Misia

TOUR 1999

1999年8月8日 新潟テルサ


異常に派手なステージング

 ミーシャの本格的な全国ツアーは今回が初めてですよね?
 デビューシングルの“つつみ込むように”を聴いた時の衝撃は今でも忘れられません。本来はクラブシーンで聴かれるべき音楽ですが、彼女の圧倒的なボーカルは一般リスナーにまで浸透したのでした。現在の女性ボーカリストの興隆の基礎を築いたのが彼女だということに異論のある人はいないでしょう。
 というわけで、非常に期待していたのですが、ステージが始まってみてビックリ。砂漠の中の城みたいな豪華なセットに9人編成のバンド、さらに6人(!)のダンサーにDJまでいる。冒頭5曲くらいはメドレー形式でノンストップで演奏し、レーザー光線は飛び交うは、ダンサーは踊りまくるは、異常なショーアップ具合
 確かにお客さんは喜んでましたけど、あんな派手な演出が必要なんだろうか? 僕はミーシャはソウル、R&Bにルーツを持つ本格的なシンガーだと思っていた。
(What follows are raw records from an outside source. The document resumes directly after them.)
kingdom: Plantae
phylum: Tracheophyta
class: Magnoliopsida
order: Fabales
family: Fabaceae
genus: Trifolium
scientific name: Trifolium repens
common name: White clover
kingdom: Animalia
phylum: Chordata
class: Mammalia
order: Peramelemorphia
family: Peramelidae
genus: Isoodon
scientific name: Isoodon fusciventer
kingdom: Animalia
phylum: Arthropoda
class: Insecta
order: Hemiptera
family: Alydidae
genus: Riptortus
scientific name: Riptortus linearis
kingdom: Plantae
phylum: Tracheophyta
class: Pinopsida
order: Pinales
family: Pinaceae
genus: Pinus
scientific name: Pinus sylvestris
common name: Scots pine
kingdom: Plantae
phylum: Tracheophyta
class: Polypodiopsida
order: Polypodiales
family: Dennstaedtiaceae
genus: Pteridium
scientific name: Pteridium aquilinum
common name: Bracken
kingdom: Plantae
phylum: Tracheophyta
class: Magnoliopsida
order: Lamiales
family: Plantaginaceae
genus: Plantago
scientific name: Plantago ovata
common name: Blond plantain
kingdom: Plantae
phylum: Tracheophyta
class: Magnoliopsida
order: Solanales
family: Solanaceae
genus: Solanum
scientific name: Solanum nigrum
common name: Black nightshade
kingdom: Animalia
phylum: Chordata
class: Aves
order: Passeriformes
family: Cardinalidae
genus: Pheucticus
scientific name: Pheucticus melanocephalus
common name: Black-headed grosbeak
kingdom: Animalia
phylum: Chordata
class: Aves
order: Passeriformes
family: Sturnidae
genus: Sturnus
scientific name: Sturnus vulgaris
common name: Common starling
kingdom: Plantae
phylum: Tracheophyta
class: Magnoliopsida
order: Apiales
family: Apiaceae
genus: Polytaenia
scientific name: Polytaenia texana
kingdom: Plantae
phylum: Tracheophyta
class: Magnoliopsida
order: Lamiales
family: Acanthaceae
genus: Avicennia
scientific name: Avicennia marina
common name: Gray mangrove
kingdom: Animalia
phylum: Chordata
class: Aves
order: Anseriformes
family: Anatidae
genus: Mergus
余計な演出無しで歌一本だけで勝負できるボーカリストだと思っていたのだけど・・・


ソウルとは無縁のバックバンド

 バンドがまたショボい。特にドラムとベースが面白くもなんともない。パーカッションのASA-CHANGが孤軍奮闘していましたが、ソウル・ファンク的なハネが全く無いいかにもロックバンド上がりのリズム隊ではどうにもならない。
 バックバンドの「?」が特に象徴的なのが、DJがバンドに加わるのではなく、途中でミーシャが引っ込んでいる間に登場してバトル系のスクラッチを披露しただけ、という事実。スクラッチタイムの後は、ダンサー達のダンスバトルがあったのだけど、その時にはもうDJは引っ込んでしまっていた。
 結局はスタッフが何か勘違いしているのだろうと思う。クラブシーンから登場したソウルシンガーを一般に売り出すために、黒人音楽のマナーを忘れてしまっている。舞台装置やダンサーに金をかけるより、バンドの質を上げるべきだろうし、ヒップホップの要素を取り入れるなら、DJプレイを生バンドとミックスするのは今時当然だろう。
 結局は普通の「J-POP」の女性シンガーのコンサートに、ちょっと黒人系の要素を味付けに加えてみました、みたいなステージでした。


ミーシャの歌は上手い。しかし・・・

 主役のミーシャの歌は上手かった。テクニックは圧倒的にあるし、ピッチも正確。
 しかし、何かが足りない。ステージ全体の演出もそうだけど、健康的過ぎるのだ。高校の運動部みたいな健全さ。
 ソウルミュージックとは文字どおり魂の音楽なわけで、その本質はマービン・ゲイの例を持ち出すまでもなく、「愛と性」にあると思う。SILVAほどエロ一直線になる必要はないけれど、極論を言えば、ミーシャに必要なのは性愛にまみれたドロドロした生活を体験することではないだろうか?
 アンコールが終わって、「みんなありがとうー!」と無邪気に手を振るミーシャを見ながら、ソウルマニアなオヤジはそんな勝手なことを考えたのでした。